Doch das Verhältnis zwischen Mensch und Wespe ist gespannt. Mancher Hausbesitzer, so Sieglochs Erfahrung, will die Wespen aus Prinzip weghaben. Selbst Menschen, die zuvor panische Angst vor Stichen gezeigt hätten, würden sich dann auf eigene Faust am Nest zu schaffen machen, hat er verwundert festgestellt. Andere rufen den Vernichter, kaum dass Siegloch das Haus verlassen hat. „Dann war’s vergeblich“, sagt er betrübt.

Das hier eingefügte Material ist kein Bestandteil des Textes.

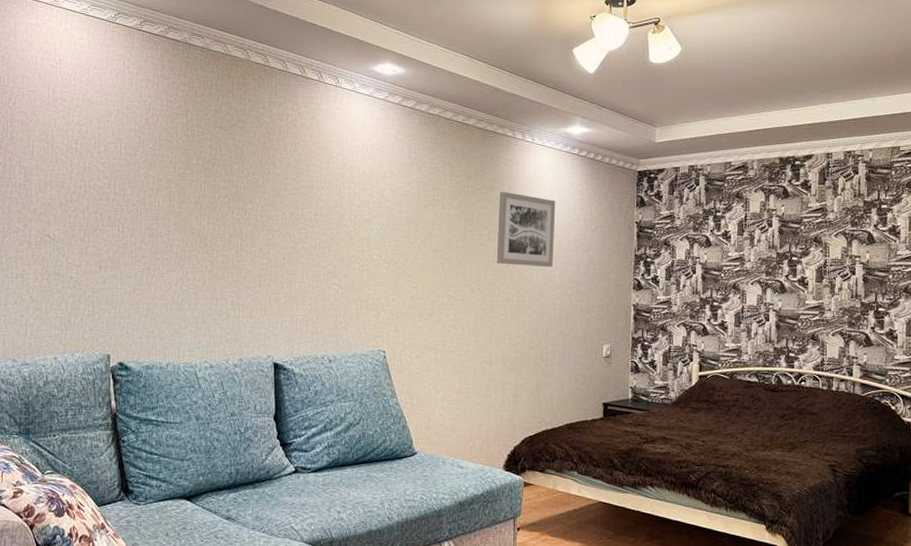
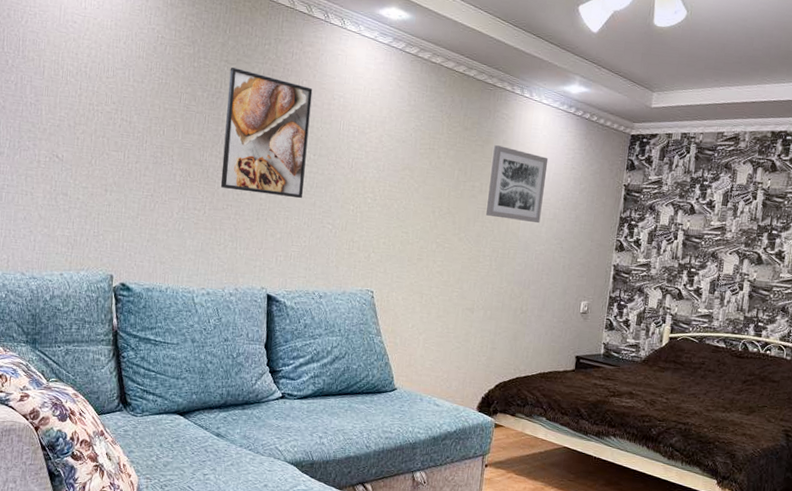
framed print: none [219,133,310,261] -> present [220,67,313,199]

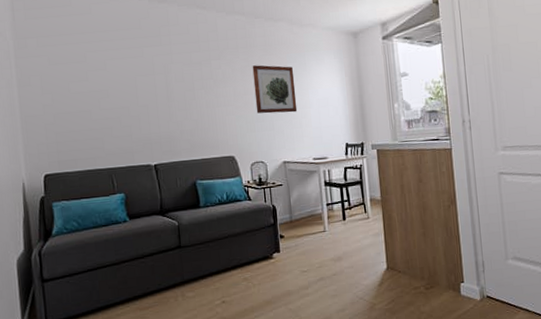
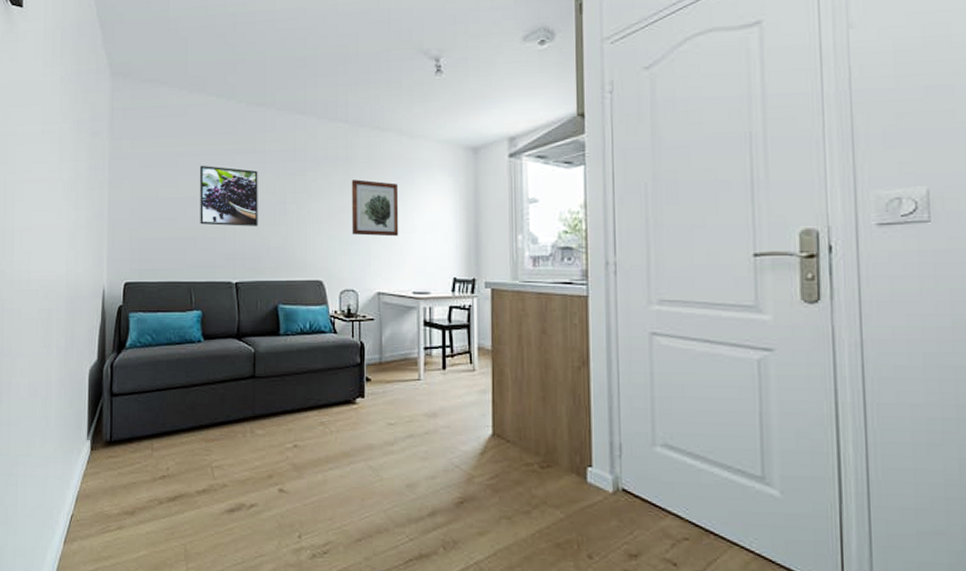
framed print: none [109,59,171,115] -> present [200,165,258,226]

Zum wirklichen Problem, sagt Erich Siegloch, würden Wespen nur dann, wenn ihr Nest tatsächlich im Weg hänge. In einem Fall etwa hausten sie in einem Geräteschuppen – so ungeschickt, dass ihr Nest bei jedem Öffnen der Tür durchgeschüttelt wurde. Das deuten die Insekten leicht als Angriff – und insbesondere die aggressiveren Arten lassen dann nicht mit sich spaßen. Zwölf Mal hat Siegloch in dieser Saison schweren Herzens geraten, einen Vernichter zu rufen. Selbst davon zu reden, ist ihm unangenehm.

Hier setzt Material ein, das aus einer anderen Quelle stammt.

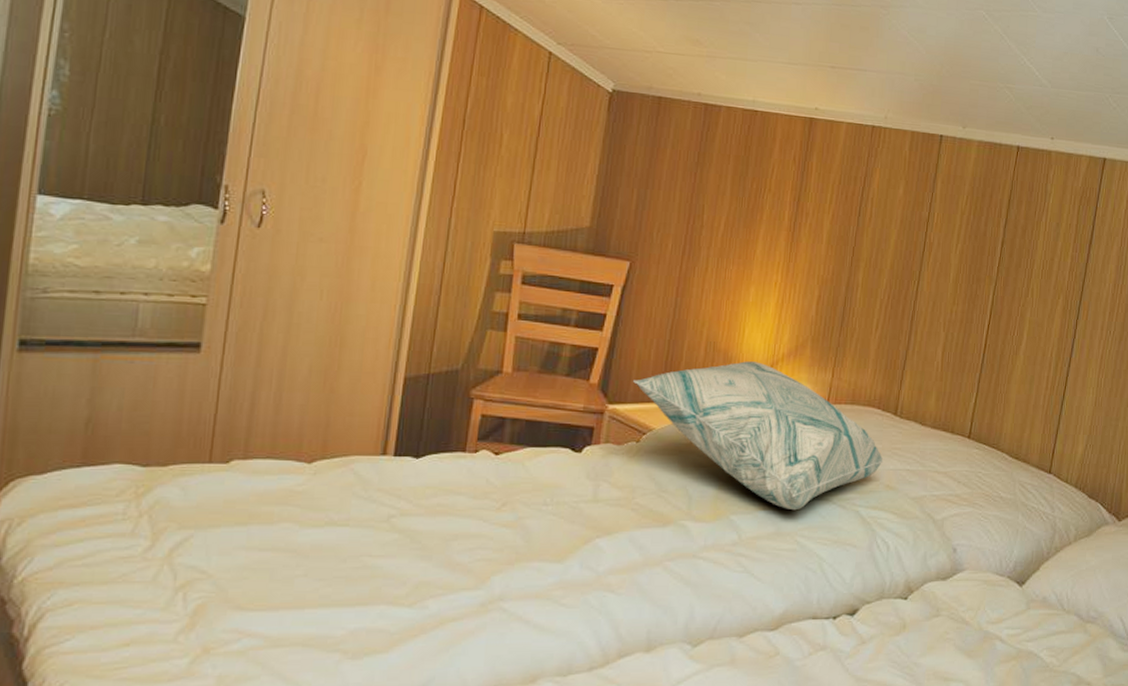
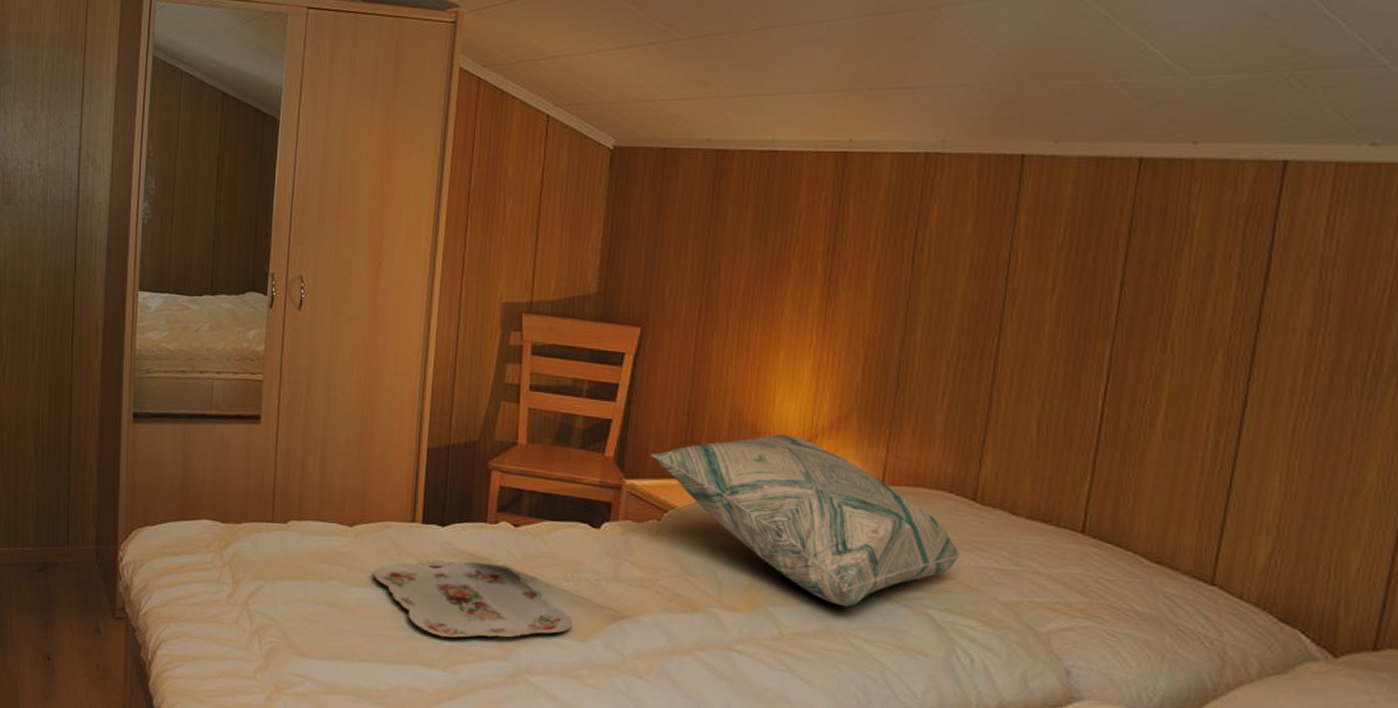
serving tray: none [333,492,549,572] -> present [373,560,572,638]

Ist das Nest frei zugänglich, nicht zu groß und seine Bewohnerinnen nicht zu stechwütig, kann Siegloch das Insektenvolk an einen anderen, von Menschen unbehelligteren Ort umsiedeln. Eingehüllt in einen Imkeranzug setzt er dazu eine Art übergroße Tortenspritze an den Nestausgang an, um dann mit leichtem Klopfen an die Waben einen Angriff zu simulieren. Die Wespen, kampfbereit, fliegen nach draußen – und landen in Sieglochs Riesenspritze, die anschließend unten an zweigeteilten hölzernen Umsiedlungskasten angedockt wird – ebenfalls eine Eigenentwicklung. Wichtig ist, dass die Königin dabei nicht verloren geht: Ohne sie stirbt das Volk aus. Das verlassene Nest findet oben im Kasten Platz. Am neuen Standort ein paar Kilometer weiter zieht Siegloch das trennende Brettchen zwischen den beiden Hälften heraus – und die Tiere nehmen ihr Nest erneut in Besitz. Zwölf dieser Kästen, die er am Ende der Wespensaison wieder einsammelt, hat Siegloch selbst gebaut. In diesem Jahr hat er sie alle gebraucht. Damit es nächstes Jahr wieder kräftig summt.